(Items drawn from a data source)

=-=-=-=-=

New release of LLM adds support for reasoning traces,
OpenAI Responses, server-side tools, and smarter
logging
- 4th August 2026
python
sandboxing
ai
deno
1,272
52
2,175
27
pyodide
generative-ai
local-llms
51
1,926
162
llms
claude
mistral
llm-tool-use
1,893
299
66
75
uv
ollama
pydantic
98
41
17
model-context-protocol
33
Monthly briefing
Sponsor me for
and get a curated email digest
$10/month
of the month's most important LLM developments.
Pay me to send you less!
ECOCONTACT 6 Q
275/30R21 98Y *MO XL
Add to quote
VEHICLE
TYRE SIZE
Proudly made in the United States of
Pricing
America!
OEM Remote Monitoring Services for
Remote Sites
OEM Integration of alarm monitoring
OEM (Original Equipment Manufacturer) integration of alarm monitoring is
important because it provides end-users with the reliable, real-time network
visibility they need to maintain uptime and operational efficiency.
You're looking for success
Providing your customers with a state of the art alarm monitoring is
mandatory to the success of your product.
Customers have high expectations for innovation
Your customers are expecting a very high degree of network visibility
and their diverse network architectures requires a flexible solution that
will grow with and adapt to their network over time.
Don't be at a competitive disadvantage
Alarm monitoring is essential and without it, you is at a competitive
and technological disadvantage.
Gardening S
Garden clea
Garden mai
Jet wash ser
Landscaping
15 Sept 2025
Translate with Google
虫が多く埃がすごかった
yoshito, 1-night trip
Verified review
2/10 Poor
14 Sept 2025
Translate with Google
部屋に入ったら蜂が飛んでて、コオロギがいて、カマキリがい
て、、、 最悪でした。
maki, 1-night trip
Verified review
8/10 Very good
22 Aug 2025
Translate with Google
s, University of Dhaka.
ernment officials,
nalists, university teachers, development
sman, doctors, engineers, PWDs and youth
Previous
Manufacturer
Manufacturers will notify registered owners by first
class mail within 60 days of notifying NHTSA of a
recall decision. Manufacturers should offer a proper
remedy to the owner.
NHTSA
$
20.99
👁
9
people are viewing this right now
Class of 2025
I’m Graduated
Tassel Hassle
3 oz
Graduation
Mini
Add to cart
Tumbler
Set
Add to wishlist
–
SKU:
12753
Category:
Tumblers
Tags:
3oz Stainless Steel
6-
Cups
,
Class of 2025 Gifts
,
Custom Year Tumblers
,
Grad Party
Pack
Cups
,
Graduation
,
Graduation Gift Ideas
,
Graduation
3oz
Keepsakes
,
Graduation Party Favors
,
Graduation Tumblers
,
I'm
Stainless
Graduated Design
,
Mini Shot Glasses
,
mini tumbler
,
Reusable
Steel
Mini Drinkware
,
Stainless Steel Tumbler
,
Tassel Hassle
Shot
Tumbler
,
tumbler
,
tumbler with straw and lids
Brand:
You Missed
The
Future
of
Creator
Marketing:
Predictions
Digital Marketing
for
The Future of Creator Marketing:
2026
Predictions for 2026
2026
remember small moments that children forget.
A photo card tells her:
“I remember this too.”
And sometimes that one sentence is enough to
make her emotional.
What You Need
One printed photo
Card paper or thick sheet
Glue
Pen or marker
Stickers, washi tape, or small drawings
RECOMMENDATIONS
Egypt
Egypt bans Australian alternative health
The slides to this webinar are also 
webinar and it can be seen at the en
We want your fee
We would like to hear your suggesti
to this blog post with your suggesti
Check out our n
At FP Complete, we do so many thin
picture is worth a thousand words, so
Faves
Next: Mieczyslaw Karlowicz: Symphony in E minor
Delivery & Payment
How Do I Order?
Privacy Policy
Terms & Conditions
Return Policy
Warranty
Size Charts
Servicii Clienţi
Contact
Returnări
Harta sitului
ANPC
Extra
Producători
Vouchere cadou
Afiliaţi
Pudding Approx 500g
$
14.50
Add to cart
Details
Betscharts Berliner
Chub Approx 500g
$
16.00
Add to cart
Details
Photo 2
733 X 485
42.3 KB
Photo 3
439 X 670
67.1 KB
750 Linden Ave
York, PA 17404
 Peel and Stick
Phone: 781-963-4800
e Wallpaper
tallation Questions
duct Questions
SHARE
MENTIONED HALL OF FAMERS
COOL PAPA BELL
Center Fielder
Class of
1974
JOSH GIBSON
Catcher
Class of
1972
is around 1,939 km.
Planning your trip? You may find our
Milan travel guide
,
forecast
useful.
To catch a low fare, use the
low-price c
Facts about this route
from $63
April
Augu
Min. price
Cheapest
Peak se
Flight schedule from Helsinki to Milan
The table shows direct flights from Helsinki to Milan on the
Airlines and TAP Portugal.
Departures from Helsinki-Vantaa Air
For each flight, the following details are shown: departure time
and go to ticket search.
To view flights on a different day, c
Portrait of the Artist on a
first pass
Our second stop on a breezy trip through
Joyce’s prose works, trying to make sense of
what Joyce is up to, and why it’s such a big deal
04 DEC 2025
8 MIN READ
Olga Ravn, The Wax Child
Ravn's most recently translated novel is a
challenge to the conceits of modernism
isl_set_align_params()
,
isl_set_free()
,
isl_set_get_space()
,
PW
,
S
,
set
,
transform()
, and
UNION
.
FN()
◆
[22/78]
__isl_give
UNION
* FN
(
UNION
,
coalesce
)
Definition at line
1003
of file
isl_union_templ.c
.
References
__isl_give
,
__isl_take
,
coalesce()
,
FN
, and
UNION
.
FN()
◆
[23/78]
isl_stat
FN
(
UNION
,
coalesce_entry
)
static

=-=-=-=-=

INSTRUCTIONS FOR THE TASK:
Lay out the lines as a JSON list of strings, one string per line and with blank lines omitted, beginning at the first line and ending with the line that contains "and their diverse", including both of these lines.

THE COMPLETED TASK:
[
  "New release of LLM adds support for reasoning traces,",
  "OpenAI Responses, server-side tools, and smarter",
  "logging",
  "- 4th August 2026",
  "python",
  "sandboxing",
  "ai",
  "deno",
  "1,272",
  "52",
  "2,175",
  "27",
  "pyodide",
  "generative-ai",
  "local-llms",
  "51",
  "1,926",
  "162",
  "llms",
  "claude",
  "mistral",
  "llm-tool-use",
  "1,893",
  "299",
  "66",
  "75",
  "uv",
  "ollama",
  "pydantic",
  "98",
  "41",
  "17",
  "model-context-protocol",
  "33",
  "Monthly briefing",
  "Sponsor me for",
  "and get a curated email digest",
  "$10/month",
  "of the month's most important LLM developments.",
  "Pay me to send you less!",
  "ECOCONTACT 6 Q",
  "275/30R21 98Y *MO XL",
  "Add to quote",
  "VEHICLE",
  "TYRE SIZE",
  "Proudly made in the United States of",
  "Pricing",
  "America!",
  "OEM Remote Monitoring Services for",
  "Remote Sites",
  "OEM Integration of alarm monitoring",
  "OEM (Original Equipment Manufacturer) integration of alarm monitoring is",
  "important because it provides end-users with the reliable, real-time network",
  "visibility they need to maintain uptime and operational efficiency.",
  "You're looking for success",
  "Providing your customers with a state of the art alarm monitoring is",
  "mandatory to the success of your product.",
  "Customers have high expectations for innovation",
  "Your customers are expecting a very high degree of network visibility",
  "and their diverse network architectures requires a flexible solution that"
]